What timeshare would be closest to Charlottesville Va?


----------



## BarCol (Dec 28, 2010)

In the RCI system the 7 of so in the Massanuttan Resort.


----------



## kwelty (Dec 28, 2010)

The closest would be:
Shenandoah Crossing Townhomes
174 Horseshoe Circle
Gordonsville, VA 22942
Phone: 540-832-9400
The Google Timeshare map found on the TUG home page is a great tool for locating timeshares in the US. Just select the area at the top.  In this case, SouthEast USA
http://tug2.com/tsmaps/TimeshareMaps.html


----------



## pecan (Jan 5, 2011)

*Wintergreen*

Wintergreen Resort is not far (approx. 1 hour drive).  However, there are no timeshares at Wintergreen, but the resort does offer condo and house rentals directly and through individual owners.  Here's a link to a real estate agent's explanation of all things Wintergreen.
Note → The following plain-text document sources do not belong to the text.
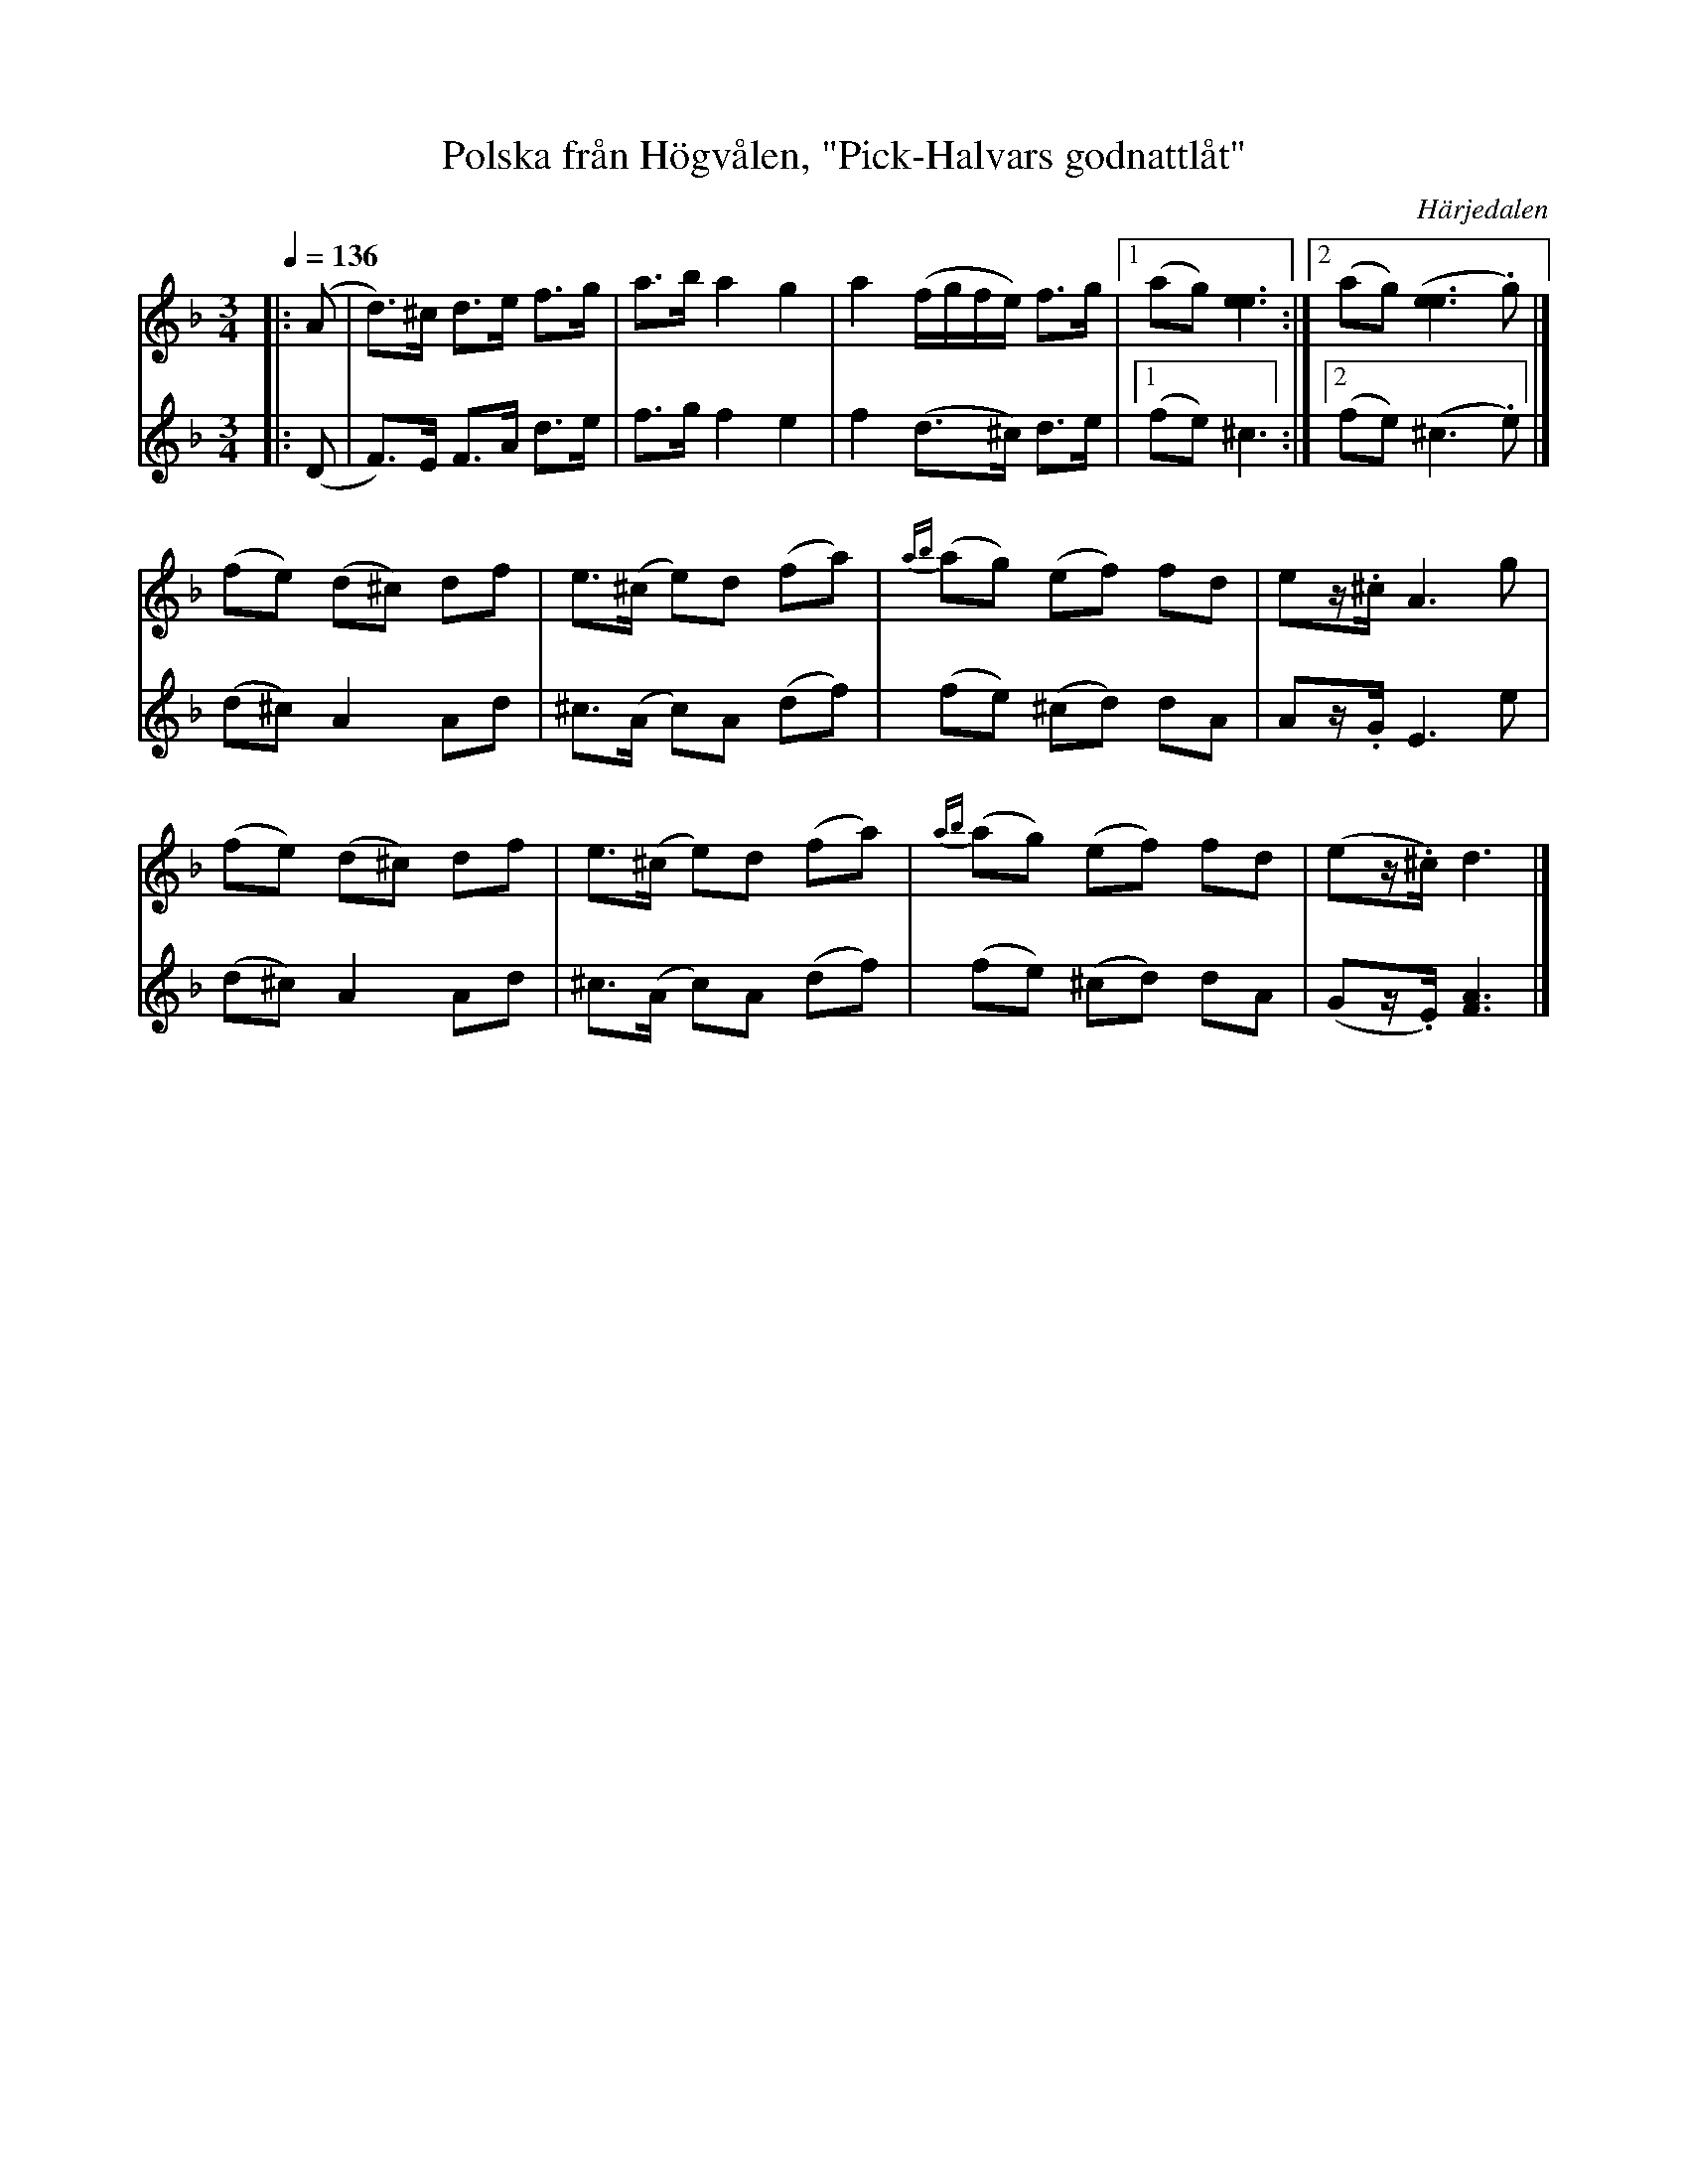 %%abc-charset utf-8

X:703
T:Polska från Högvålen, "Pick-Halvars godnattlåt"
N:Efter [[Personer/Johan Persa Bergström]]. [[Personer/Pick-Halvar Persson]] (1826-1900) var en legendarisk spelman i Högvålen. Låten spelade han som "sista dansen" vid lekstugorna. Uppt. & arr LS
R:Polska
Z:Lennart Sohlman
O:Härjedalen
S:efter [[Personer/Fritiof Mesch]], Linsell
M:3/4
L:1/8
Q:1/4=136
K:Dm
V:1
|: (A|d>)^c d>e f>g|a>b a2 g2|a2 (f/g/f/e/) f>g|[1(ag) [e3e3]:|[2(ag) ([e3e3].g)|]!
(fe) (d^c) df|e>(^c e)d (fa)|{ab}(ag) (ef) fd|ez/.^c/ A3 g|!
(fe) (d^c) df|e>(^c e)d (fa)|{ab}(ag) (ef) fd|(ez/.^c/) d3|]!
V:2
|: (D|F>)E F>A d>e|f>g f2 e2|f2 (d>^c) d>e|[1(fe) ^c3:|[2(fe) (^c3.e)|]!
(d^c) A2 Ad|^c>(A c)A (df)|(fe) (^cd) dA|Az/.G/ E3 e|!
(d^c) A2 Ad|^c>(A c)A (df)|(fe) (^cd) dA|(Gz/.E/) [F3A3]|]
http://www.experiencewintergreen.com/BlogArchive/BA_RealEstate.htm 

Note that I do not know or recommend this agent.  A relative owns a condo at Wintergreen and I have visited often.  It's a great place on top of the mountain.  I ran across this page and thought it might be helpful to you.  

Beyond that, I know nothing about the agent.


----------